*Work required*: Every line below between the line holding "[24,191,54,208] (T): ->" and the line holding "(529, 413) none", inclusive, should be repeated exactly, and all other lines omitted.

*The data*:

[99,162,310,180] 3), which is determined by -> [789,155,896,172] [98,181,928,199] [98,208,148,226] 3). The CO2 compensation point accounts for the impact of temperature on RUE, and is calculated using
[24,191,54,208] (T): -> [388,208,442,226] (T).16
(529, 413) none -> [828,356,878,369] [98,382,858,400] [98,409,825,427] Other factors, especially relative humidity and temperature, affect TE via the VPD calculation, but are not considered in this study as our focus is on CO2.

--

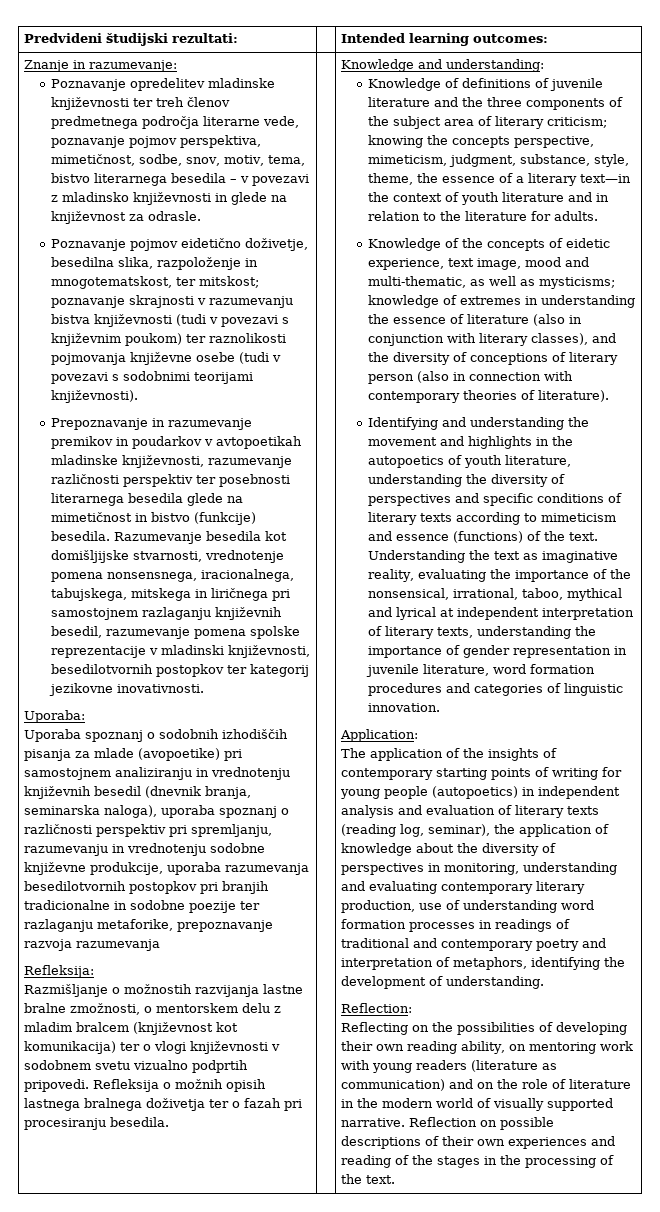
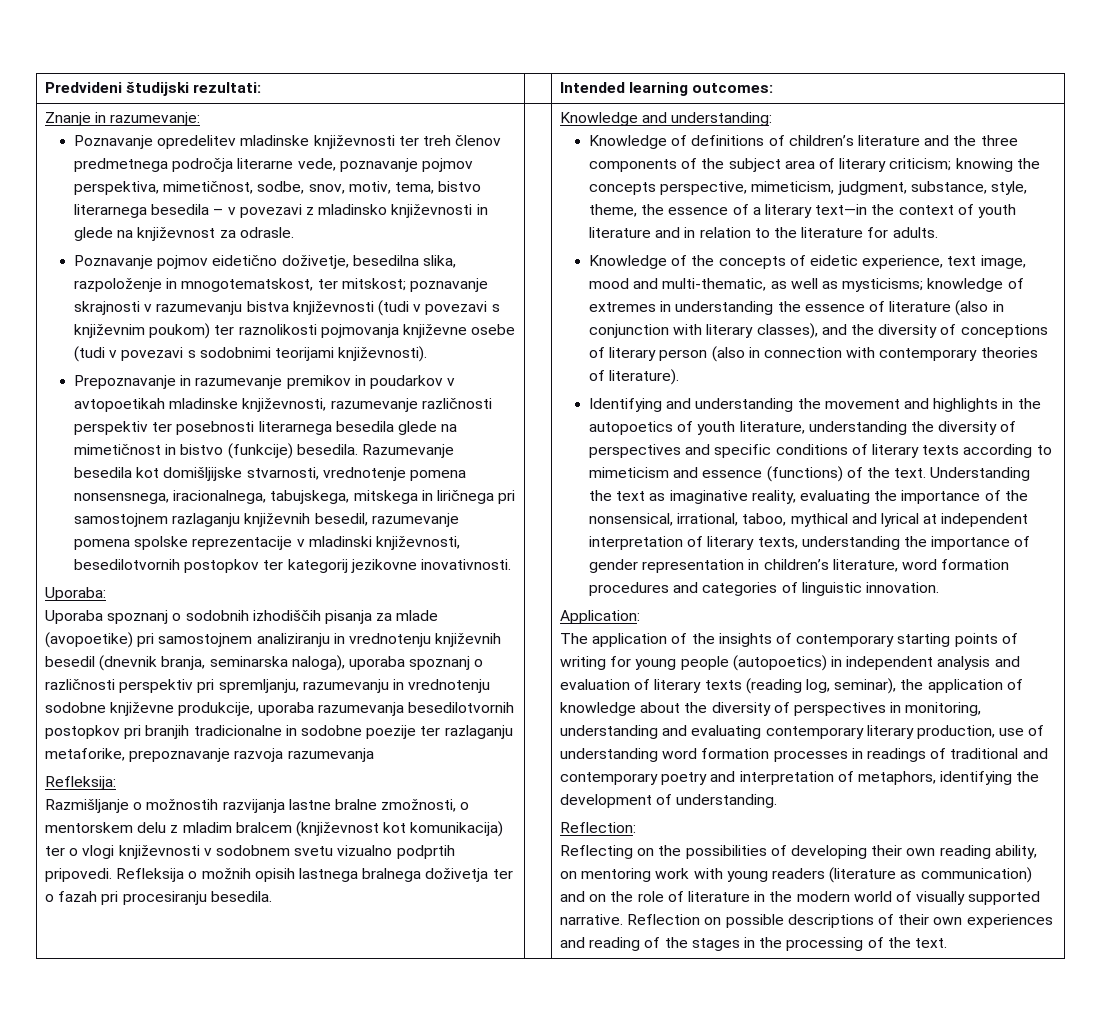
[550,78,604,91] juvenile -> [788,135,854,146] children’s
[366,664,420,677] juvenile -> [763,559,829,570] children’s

*Answer for this exercise*:
[24,191,54,208] (T): -> [388,208,442,226] (T).16
(529, 413) none -> [828,356,878,369] [98,382,858,400] [98,409,825,427] Other factors, especially relative humidity and temperature, affect TE via the VPD calculation, but are not considered in this study as our focus is on CO2.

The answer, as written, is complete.